1956 railway incident in Japan

The Rokken railway accident (六軒事故, Rokken jiko) occurred on October 15, 1956, when two passenger trains collided and derailed at Rokken Station on the Japan National Railways (JNR) Sangu Line in Matsusaka, Mie Prefecture. The accident led to the implementation of improvements in the Japanese rail signaling system.

==Accident==
On the day of the accident, JNR Limited Express 243, consisting of a JNR Class C51 coal-fired steam locomotive with nine passengers cars was en route from Nagoya Station to Toba Station. Per the train’s driver and fireman, the signal at Rokken Station indicated that the train had right-of-way, and was proceeding with caution; therefore the train passed the platform of Rokken Station at a speed of 58 km/h. However, at the end of the platform, the driver found that the token was missing, and that the signal displayed “stop”, which indicated that it was unsafe to proceed due to oncoming traffic. He applied the emergency brakes, but overran the safety barrier, causing the train to derail, with some of the passenger carriages partially on the rails of the main line.

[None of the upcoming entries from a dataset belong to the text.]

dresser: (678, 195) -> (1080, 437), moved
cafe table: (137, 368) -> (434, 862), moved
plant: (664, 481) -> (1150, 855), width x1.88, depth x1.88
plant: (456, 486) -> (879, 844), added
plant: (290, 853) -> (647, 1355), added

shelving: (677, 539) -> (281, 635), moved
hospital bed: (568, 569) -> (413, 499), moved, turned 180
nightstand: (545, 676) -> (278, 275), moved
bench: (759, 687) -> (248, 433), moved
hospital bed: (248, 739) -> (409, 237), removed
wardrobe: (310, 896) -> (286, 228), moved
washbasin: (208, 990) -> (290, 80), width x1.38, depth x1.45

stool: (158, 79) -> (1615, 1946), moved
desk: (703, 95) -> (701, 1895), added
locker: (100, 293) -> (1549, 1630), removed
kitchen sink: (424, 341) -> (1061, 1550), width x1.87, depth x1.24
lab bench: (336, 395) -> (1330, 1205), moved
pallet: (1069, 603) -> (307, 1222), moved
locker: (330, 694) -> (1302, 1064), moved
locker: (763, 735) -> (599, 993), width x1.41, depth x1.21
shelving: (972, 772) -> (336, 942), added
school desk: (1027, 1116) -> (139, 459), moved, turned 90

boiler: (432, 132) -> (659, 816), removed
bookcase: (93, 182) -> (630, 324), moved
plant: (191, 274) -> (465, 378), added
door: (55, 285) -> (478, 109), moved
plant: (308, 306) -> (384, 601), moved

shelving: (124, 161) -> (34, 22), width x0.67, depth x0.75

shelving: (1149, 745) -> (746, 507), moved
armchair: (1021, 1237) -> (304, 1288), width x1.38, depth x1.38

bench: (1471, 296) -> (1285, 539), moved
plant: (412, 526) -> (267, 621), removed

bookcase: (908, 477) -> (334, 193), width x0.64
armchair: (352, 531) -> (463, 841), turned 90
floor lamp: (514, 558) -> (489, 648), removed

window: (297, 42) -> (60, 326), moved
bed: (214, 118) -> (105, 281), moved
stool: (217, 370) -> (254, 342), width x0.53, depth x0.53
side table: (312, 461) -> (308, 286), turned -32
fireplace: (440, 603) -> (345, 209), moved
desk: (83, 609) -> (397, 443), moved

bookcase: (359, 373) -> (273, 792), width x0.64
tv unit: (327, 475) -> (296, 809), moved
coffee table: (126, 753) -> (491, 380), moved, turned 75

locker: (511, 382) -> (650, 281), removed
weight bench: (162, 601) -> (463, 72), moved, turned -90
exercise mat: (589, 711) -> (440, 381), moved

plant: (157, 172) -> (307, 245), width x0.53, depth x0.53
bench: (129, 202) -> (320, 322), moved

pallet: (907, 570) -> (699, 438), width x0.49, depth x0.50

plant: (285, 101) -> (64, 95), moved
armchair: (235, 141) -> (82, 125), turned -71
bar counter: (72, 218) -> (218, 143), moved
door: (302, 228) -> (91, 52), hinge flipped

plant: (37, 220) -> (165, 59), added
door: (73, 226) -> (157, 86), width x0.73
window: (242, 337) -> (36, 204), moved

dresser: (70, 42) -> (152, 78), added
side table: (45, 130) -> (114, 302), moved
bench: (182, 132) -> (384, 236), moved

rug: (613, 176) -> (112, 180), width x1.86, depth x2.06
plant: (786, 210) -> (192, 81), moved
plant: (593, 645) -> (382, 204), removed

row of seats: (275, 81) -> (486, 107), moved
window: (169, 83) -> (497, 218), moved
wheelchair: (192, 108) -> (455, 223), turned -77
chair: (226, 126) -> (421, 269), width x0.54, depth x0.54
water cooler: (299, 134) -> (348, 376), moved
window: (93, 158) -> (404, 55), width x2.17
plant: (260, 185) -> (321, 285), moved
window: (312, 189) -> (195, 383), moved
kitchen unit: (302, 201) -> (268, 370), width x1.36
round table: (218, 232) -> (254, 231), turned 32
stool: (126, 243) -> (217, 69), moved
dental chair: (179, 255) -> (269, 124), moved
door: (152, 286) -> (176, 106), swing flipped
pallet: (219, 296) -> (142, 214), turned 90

Only 20 seconds later, JNR Limited Express 246, consisting of a JNR Class C57 steam locomotive and eleven passenger cars bound for Nagoya collided with the derailed portion at a speed of 55 km/h.

A total of 42 passengers were killed and 94 injured. Some of the victims suffered from severe burns due to steam from the ruptured boilers. Many of the victims were senior high school students on a field trip from Tokyo.

==Response==
The investigation report was inconclusive, as it could not be determined if the accident was a result of a delay in signal operation by the train staff or a misreading of the signals by the train driver. The courts found both parties guilty of negligence, with the train driver of JNR Limited Express 243 receiving the heavier penalty. Contributing factors included a delay in the schedule for JNR Limited Express 246 due to festivals at Ise Grand Shrine, an inadequate emergency braking system, and the inability of Rokken Station to send an emergency signal warning to JNR Limited Express 246 after the derailment.
After the accident, the JNR began to install an audible stop signal to the driver, and to place more emphasis of the development of an ATS with automation of signal devices and use of colored lamps for signaling.